Yoga scriptures, such as the Bhagavad Gita in Hinduism, masterfully reframe human addiction, by systematically identifying how the generic human mind works. In the Gita, Sri Krishna explains to his disciple Arjuna:

Thinking about sense-objects
Will attach you to sense-objects;
Grow attached, and you become addicted;
Thwart your addiction, it turns to anger.
Be angry and you confuse your mind;
Confuse your mind,
you forget the lesson of experience;
Forget experience, you lose discrimination.
Lose discrimination,
and you miss life’s only purpose.

For example, suppose we are out walking and spot an expensive watch in a shop window. Naturally we admire and appreciate the precision of such a fine piece of jewellery. That appreciation matures into the desire to possess it. Next our mind begins to calculate how to possess it, based on a stockpile of past habits, samskaras.

One person might think: ‘Let me take out my savings to pay for it.’ Another might think: ‘Let me borrow some money from a friend.’ And yet another may try to devise a scam in order to buy it. All the while, we are saturating our self with desire, filling the chitta with the craving to call the watch ‘my own’. We thus become infatuated and enslaved by the watch.

The first casualty is when rationality is thrown out the window ― when my chitta belongs to the object of my desire. Then no more am I the master of myself; I have mortgaged myself to the vritti: ‘I must have the watch. No, I’m entitled to it!’ The object has taken total control of my being.
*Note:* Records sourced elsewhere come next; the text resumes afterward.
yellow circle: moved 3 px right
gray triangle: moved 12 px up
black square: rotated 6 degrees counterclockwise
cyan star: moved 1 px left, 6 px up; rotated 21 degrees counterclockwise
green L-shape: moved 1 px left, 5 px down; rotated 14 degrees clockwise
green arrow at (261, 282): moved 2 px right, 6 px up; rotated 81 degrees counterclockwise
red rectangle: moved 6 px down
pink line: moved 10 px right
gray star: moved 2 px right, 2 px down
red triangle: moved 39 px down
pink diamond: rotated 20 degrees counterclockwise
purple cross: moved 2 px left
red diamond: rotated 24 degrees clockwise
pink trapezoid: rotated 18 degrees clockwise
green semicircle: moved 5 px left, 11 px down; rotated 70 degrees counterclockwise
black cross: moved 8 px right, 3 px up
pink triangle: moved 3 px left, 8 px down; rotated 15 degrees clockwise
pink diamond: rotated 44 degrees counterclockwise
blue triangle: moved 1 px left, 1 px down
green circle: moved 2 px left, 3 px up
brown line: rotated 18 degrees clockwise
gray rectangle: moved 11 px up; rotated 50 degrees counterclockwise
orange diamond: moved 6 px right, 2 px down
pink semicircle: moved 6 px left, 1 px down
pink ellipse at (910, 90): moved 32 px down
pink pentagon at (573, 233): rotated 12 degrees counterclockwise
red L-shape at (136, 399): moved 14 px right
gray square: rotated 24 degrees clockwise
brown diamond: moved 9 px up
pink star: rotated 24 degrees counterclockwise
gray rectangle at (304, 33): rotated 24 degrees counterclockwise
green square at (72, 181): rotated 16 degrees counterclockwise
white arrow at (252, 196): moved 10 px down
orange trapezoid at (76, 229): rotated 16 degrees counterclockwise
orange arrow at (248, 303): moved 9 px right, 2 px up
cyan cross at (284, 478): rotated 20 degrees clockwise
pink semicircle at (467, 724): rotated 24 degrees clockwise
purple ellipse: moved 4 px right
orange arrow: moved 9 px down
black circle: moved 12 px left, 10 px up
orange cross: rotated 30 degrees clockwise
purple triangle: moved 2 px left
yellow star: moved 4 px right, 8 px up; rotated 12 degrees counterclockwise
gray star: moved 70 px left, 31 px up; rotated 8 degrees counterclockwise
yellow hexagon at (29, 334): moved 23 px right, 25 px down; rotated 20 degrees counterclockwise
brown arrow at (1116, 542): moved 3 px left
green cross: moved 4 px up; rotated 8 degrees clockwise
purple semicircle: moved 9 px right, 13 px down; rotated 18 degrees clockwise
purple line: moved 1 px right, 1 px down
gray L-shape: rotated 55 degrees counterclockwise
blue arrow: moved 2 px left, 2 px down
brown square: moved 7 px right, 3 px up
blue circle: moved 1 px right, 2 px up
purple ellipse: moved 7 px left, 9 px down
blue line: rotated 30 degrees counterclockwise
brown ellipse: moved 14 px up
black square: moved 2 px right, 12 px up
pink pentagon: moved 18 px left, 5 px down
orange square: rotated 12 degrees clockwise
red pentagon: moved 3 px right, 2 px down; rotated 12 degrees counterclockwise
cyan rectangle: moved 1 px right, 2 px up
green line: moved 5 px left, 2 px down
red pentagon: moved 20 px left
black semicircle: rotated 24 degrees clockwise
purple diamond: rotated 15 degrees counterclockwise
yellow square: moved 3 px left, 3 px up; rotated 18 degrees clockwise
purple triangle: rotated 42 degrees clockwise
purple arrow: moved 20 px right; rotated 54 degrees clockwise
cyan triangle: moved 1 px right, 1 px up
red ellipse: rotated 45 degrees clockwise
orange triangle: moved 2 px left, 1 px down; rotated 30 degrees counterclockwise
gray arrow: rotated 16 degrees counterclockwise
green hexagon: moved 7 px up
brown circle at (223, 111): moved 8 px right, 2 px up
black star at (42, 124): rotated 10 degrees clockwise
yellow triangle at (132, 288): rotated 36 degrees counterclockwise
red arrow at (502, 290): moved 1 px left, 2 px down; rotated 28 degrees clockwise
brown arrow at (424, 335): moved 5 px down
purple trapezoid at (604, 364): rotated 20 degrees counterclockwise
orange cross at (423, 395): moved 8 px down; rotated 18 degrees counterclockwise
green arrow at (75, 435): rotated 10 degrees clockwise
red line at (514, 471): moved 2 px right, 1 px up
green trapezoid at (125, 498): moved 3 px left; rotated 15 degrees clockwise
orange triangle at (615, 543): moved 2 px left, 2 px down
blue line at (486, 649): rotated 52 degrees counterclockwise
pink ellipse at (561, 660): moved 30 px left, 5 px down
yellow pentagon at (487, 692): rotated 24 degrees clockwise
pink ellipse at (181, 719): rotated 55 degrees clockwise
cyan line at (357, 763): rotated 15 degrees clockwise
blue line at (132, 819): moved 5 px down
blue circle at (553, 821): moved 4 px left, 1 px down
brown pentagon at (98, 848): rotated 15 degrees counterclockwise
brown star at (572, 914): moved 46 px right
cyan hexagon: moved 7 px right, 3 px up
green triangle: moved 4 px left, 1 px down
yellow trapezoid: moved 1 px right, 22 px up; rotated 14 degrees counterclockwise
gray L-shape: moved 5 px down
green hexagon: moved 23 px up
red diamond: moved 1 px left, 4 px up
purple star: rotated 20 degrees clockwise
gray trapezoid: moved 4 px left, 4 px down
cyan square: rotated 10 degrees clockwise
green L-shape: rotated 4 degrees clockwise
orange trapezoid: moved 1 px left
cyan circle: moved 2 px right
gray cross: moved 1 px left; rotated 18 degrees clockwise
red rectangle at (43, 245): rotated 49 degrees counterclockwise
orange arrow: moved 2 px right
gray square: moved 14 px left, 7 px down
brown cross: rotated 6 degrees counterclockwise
And discrimination has vanished. What is the solution? Yoga psychology tells us to ignore such thoughts. Don’t pay attention; don’t show interest. Cognitive behaviour therapy would call this ‘refocusing’. For example, suppose we are walking down the street, and out of the corner of our eye we see a stray cat on the sidewalk.

If we keep walking, the cat sits still and watches us. But as soon as we turn and look at the cat, the cat begins to follow us. Desires are like that; if we ignore them, they diminish and eventually disappear; but if we pay attention or show interest, they hook themselves to our mind.